Dear Spanish customs (Aduanas),
Thank you so much for holding onto my backpack for a month and a half.
Silly me—I just wanted to ship a small box to myself from Switzerland. A few clothes, headphones, and a little backpack: some things to make my life easier after a 10-day hike in Portugal (when I didn’t need much) and before a 3-week program in Valencia.
I paid CHF 51 to ship the box from Zurich to Valencia, to the home of my friend Fred, a Spanish citizen. When they asked for the declared value, I said CHF 300, since the shipping included free insurance up to that amount. No one warned me what might happen next.
According to the tracking number, the box arrived the next day in Spain. Zippy!
And then—nothing.
Thus began my bag’s long stay at AduanasBnB™ (my snarky term of endearment for what is really a hostage situation).
SEVENTEEN days later—long after my Portugal trip had ended, I’d already arrived in Valencia, and I’d been walking around in just a few pairs of hiking clothes for a week—Aduanas wrote to Fred. Since he had “purchased” goods from someone in Switzerland, he would have to pay import duties. A lot of them. But they needed YET MORE TIME to calculate them.
(At no point during this process were we given the option to just pay a fee and release the package; it was being held hostage in an undisclosed location, with a limited, one-way communication portal. Thankfully I didn’t send anything of crucial importance.)
Fred—a busy first-time father of an infant, bless his heart—did some research and responded to Aduanas, explaining that no, he had not purchased anything, but rather received a box that his friend was shipping to himself.
Aduandas responded a few days later, asking for proof of my existence and presence in Spain: travel receipts, lodging receipts, even airplane boarding passes. Then they wanted Fred to declare that this was a gift from me. They they demanded a full breakdown of the value of every item in the box, to calculate its new value. We responded immediately, each time, with full documentation. They responded within days, asking for the exact same documentation again. Bureaucracy ping-pong.
At this point, my stay in Valencia is almost over.
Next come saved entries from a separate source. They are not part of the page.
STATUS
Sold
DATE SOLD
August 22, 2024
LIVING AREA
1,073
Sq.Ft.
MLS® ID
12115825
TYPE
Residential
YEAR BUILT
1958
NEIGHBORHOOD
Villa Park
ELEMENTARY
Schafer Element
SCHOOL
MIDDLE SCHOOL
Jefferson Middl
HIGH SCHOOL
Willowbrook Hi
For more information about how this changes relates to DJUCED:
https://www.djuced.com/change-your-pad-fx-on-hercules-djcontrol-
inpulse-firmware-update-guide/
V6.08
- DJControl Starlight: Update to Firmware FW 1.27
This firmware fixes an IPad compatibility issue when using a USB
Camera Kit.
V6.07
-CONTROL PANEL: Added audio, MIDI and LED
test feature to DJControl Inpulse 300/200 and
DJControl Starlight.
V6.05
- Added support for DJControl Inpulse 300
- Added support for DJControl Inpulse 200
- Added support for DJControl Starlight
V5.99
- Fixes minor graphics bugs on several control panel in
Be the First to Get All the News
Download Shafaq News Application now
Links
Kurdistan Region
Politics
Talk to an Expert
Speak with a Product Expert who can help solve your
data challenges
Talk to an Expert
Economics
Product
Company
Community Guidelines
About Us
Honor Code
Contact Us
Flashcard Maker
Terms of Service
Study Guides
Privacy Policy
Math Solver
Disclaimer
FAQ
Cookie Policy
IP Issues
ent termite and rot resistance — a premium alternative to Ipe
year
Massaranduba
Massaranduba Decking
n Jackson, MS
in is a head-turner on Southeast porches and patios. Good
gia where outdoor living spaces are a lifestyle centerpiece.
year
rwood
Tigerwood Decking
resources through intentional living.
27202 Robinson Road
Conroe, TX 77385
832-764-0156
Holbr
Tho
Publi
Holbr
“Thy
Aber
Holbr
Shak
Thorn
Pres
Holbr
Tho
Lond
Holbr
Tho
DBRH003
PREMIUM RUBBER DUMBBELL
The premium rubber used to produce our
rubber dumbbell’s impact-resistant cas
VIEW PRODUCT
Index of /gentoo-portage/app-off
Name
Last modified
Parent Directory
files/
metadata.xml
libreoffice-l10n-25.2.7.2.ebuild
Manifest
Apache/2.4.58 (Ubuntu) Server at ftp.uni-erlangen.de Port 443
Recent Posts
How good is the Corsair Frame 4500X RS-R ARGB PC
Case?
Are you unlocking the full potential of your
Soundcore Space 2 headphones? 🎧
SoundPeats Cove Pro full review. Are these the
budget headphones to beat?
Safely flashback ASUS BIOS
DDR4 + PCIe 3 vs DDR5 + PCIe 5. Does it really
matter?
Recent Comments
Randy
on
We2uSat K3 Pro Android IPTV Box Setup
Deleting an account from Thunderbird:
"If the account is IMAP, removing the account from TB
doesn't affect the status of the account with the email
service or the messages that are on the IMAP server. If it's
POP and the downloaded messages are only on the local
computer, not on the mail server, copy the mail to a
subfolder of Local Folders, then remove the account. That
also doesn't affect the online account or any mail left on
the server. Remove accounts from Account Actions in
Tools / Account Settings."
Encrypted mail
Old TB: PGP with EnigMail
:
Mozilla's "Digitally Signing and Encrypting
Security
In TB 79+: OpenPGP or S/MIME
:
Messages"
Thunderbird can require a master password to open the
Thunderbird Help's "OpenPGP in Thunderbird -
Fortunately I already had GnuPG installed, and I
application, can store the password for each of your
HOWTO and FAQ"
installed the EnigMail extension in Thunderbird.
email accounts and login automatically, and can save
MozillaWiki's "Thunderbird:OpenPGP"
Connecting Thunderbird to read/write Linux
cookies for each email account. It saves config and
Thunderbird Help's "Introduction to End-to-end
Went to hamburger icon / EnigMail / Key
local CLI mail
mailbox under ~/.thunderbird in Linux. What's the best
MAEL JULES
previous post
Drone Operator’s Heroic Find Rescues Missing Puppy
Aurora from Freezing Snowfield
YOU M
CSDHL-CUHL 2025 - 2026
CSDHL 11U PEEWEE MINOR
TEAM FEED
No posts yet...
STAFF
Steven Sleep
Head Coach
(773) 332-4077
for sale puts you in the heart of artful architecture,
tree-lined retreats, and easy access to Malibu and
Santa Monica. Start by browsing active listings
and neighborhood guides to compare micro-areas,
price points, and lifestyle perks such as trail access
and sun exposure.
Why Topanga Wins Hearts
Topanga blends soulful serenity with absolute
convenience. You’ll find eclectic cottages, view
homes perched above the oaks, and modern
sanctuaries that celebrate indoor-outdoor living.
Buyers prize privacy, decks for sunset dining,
Aduanas finally provides a definitive response, declaring the value of my box of “sports clothing” to be €50—but actually the “customs value” is €78.11 (?!?)—on which they will tax me 21%, or €16.40.
But wait, there’s more!
They also charged €21.81 as a “management fee”, €5.18 for “handling”, and another 21% on top of each of those—for a grand total of €49.06.
Which, in total, means that I paid a grand total of ~$120 (USD) to send a box to Spain, let it sit in AduanasBnB™ for a month and a half, spend three weeks walking around Valencia in just my hiking clothes, and finally receive the box when I circled back to Valencia… just one week before I would return to Switzerland, from the same place where I shipped the box in the first place.
Mil gracias, Aduanas, for the swift action and fair pricing. How many civil servant hours were spent on this fruitless process? And Swiss Post, why didn’t you mention that shipping something to Spain would incur duties?
Yes, I should have done my homework. I should have realized that shipping to Spain from a non-EU country (like the UK or Switzerland) activates the customs process. I should have known better. And now I do. And so do you.
If you’re in Europe—but you’re in a non-EU country—do not ship something important to Spain. If you do, declare it to have minimal value. And be prepared to wait a very, very long time to negotiate the release of your hostage.